#### What you are asked to do
Copy every entry word for word. Skip the pictures.

#### Extracted material
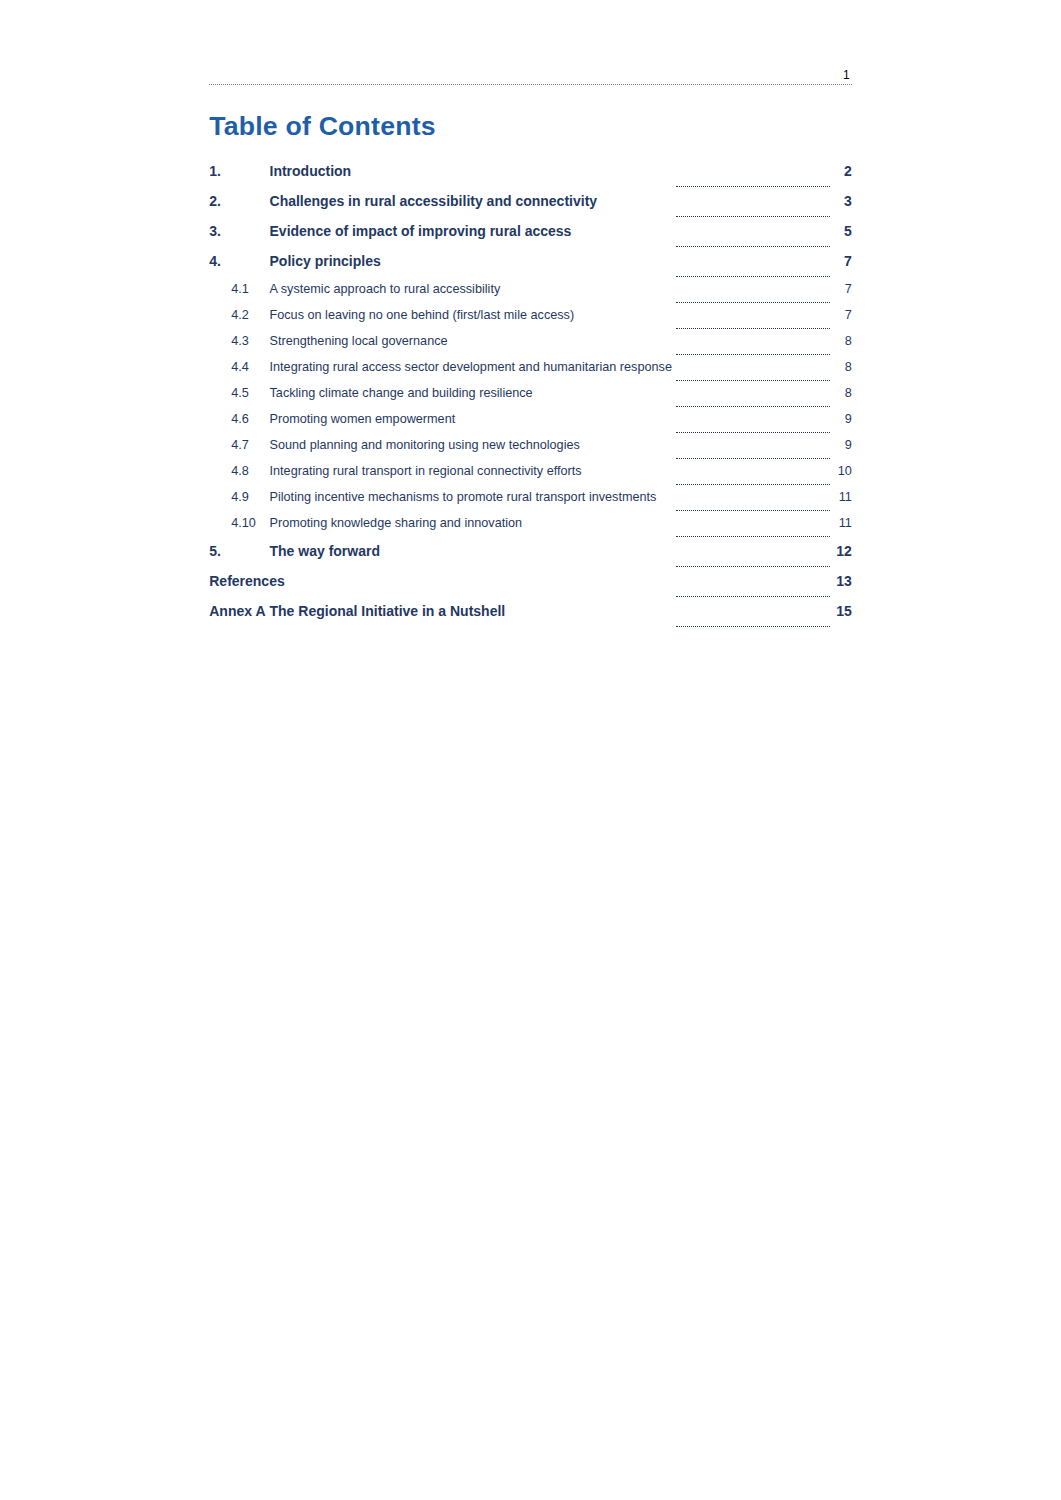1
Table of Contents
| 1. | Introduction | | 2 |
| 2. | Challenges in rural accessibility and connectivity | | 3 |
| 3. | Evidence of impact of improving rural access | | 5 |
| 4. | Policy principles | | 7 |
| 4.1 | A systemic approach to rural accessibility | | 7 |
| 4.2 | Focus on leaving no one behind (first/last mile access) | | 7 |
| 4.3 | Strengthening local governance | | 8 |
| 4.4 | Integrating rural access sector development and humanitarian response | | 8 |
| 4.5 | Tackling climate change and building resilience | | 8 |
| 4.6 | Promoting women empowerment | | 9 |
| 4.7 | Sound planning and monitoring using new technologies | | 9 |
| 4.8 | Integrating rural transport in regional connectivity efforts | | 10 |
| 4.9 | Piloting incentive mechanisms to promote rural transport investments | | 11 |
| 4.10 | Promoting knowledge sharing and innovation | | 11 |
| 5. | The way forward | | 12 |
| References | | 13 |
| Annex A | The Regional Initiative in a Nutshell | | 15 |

#### Task response
1
Table of Contents
| 1. | Introduction | | 2 |
| 2. | Challenges in rural accessibility and connectivity | | 3 |
| 3. | Evidence of impact of improving rural access | | 5 |
| 4. | Policy principles | | 7 |
| 4.1 | A systemic approach to rural accessibility | | 7 |
| 4.2 | Focus on leaving no one behind (first/last mile access) | | 7 |
| 4.3 | Strengthening local governance | | 8 |
| 4.4 | Integrating rural access sector development and humanitarian response | | 8 |
| 4.5 | Tackling climate change and building resilience | | 8 |
| 4.6 | Promoting women empowerment | | 9 |
| 4.7 | Sound planning and monitoring using new technologies | | 9 |
| 4.8 | Integrating rural transport in regional connectivity efforts | | 10 |
| 4.9 | Piloting incentive mechanisms to promote rural transport investments | | 11 |
| 4.10 | Promoting knowledge sharing and innovation | | 11 |
| 5. | The way forward | | 12 |
| References | | 13 |
| Annex A | The Regional Initiative in a Nutshell | | 15 |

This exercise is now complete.